In order to solve this problem the Reader could have a way to tell the Librarian "Hey, Librarian! I need to read the most up-to-date version of this location from the Book". The Librarian then has to go find the Writer and ask the Writer to stop what they are doing and submit the changes right now. Both the Reader and the Writer come to a screeching halt and the Librarian then does the laborious work of ensuring that the Book is consistent. (And of course we haven't even considered situations where there are multiple readers and multiple writers all partying on the same page.) Alternatively, the Writer could tell the Librarian "hey, I'm about to update this value; go find anyone who is about to read it and tell them that they need to fetch a new copy of this page when I'm done". Doesn't really matter; the point is that everyone has to somehow cooperate to make sure that a consistent view of all the edits is achieved.

This strategy gives a massive performance increases in the common scenario where multiple readers and multiple writers are each working on data that is highly contiguous -- that is, each reader and each writer does almost all of their work on the one page they have copied locally, so that they don't have to go back to the Librarian. It gives massive performance penalties in scenarios where readers and writers are working on the same page and cannot tolerate inconsistencies or out-of-date values; the readers and writers are constantly going back to the Librarian, stopping everybody from doing work, and spending all their time copying stuff back into and out of the Book of Memory to ensure that the local caches are consistent.

Clearly we have a problem here. If C-style volatile doesn't solve this problem, what does solve this problem? C#-style volatile, that's what.

Sorta. Kinda. In a pretty bogus way, actually.

In C#, "volatile" means not only "make sure that the compiler and the jitter do not perform any code reordering or register caching optimizations on this variable". It also means "tell the processors to do whatever it is they need to do to ensure that I am reading the latest value, even if that means halting other processors and making them synchronize main memory with their caches".

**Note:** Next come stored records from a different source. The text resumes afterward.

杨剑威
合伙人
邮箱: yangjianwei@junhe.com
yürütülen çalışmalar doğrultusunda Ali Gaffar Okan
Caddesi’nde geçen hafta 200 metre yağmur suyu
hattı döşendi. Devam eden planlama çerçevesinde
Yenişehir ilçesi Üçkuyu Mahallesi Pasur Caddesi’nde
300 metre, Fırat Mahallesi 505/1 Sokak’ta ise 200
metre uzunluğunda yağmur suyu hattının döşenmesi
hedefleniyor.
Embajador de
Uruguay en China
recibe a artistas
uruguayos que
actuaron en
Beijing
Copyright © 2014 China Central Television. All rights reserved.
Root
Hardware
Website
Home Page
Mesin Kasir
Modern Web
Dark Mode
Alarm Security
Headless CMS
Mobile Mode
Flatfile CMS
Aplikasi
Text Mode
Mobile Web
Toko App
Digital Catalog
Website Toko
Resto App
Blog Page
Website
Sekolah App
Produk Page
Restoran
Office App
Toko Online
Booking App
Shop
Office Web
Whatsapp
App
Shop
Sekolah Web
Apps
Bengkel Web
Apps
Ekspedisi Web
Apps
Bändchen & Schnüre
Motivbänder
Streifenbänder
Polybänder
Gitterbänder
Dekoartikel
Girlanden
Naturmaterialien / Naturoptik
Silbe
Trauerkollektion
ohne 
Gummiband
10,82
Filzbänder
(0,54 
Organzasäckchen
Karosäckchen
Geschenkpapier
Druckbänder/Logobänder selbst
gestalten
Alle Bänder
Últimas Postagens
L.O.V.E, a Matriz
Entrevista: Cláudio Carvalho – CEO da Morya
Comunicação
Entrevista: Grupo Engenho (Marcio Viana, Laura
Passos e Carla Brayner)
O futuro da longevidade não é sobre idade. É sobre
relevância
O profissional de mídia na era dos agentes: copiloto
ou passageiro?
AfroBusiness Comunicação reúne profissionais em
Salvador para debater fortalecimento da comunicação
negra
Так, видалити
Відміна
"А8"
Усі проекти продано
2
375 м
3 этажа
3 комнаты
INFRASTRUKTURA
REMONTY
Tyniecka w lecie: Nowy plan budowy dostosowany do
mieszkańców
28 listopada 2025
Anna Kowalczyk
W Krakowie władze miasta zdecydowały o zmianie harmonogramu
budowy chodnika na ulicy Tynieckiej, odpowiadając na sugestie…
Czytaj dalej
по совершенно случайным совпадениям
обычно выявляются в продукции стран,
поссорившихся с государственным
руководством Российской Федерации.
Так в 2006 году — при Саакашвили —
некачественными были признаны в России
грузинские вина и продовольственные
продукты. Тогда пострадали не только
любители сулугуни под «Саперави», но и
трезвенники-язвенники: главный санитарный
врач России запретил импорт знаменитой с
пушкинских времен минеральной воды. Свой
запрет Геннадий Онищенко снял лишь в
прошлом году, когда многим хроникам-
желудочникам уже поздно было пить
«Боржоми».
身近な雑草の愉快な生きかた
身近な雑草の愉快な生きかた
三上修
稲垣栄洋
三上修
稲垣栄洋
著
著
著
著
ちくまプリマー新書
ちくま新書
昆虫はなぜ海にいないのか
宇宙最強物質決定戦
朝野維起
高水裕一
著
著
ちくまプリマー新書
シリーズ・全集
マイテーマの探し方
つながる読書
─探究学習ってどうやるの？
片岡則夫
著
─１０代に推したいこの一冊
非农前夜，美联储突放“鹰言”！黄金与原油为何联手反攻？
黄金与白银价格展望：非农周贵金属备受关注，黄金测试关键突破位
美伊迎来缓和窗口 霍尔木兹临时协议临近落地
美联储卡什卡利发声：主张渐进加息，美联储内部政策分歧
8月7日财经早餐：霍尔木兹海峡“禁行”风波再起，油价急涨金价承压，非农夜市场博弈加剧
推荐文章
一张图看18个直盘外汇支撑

Actually, that last bit is a lie. The true semantics of volatile reads and writes are considerably more complex than I've outlined here; in fact they do not actually guarantee that every processor stops what it is doing and updates caches to/from main memory. Rather, they provide weaker guarantees about how memory accesses before and after reads and writes may be observed to be ordered with respect to each other. Certain operations such as creating a new thread, entering a lock, or using one of the Interlocked family of methods introduce stronger guarantees about observation of ordering. If you want more details, read sections 3.10 and 10.5.3 of the C# 4.0 specification.

Frankly, I discourage you from ever making a volatile field. Volatile fields are a sign that you are doing something downright crazy: you're attempting to read and write the same value on two different threads without putting a lock in place. Locks guarantee that memory read or modified inside the lock is observed to be consistent, locks guarantee that only one thread accesses a given hunk of memory at a time, and so on. The number of situations in which a lock is too slow is very small, and the probability that you are going to get the code wrong because you don't understand the exact memory model is very large. I don't attempt to write any low-lock code except for the most trivial usages of Interlocked operations. I leave the usage of "volatile" to real experts.

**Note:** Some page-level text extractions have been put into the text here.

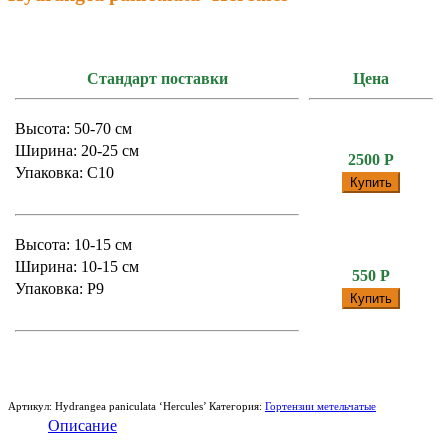
Стандарт поставки
Цена
Высота: 50-70 см
Ширина: 20-25 см
2500
Р
Упаковка: С10
Купить
Высота: 10-15 см
Ширина: 10-15 см
550
Р
Упаковка: P9
Купить
Артикул:
Hydrangea paniculata ‘Hercules’
Категория:
Гортензии метельчатые
Описание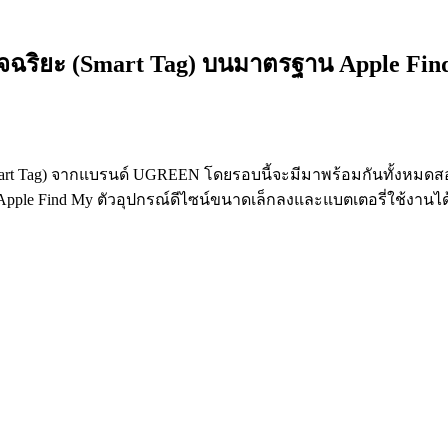
ัจฉริยะ (Smart Tag) บนมาตรฐาน Apple Fi
art Tag) จากแบรนด์ UGREEN โดยรอบนี้จะมีมาพร้อมกันทั้งหมดสอ
น Apple Find My ตัวอุปกรณ์ดีไซน์ขนาดเล็กลงและแบตเตอรี่ใช้งานไ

For more information on this incredibly complex topic, see:

Why C-style volatile is almost useless for multi-threaded programming

Joe Duffy on why attempting to 'fix' volatile in C# is a waste of time

Vance Morrison on incoherent caches and other aspects of modern memory models

-----

(*) Of course we already know one reason: volatile operations are not guaranteed to be atomic, and thread safety requires atomicity. But there is a deeper reason why C-style volatility does not create thread safety.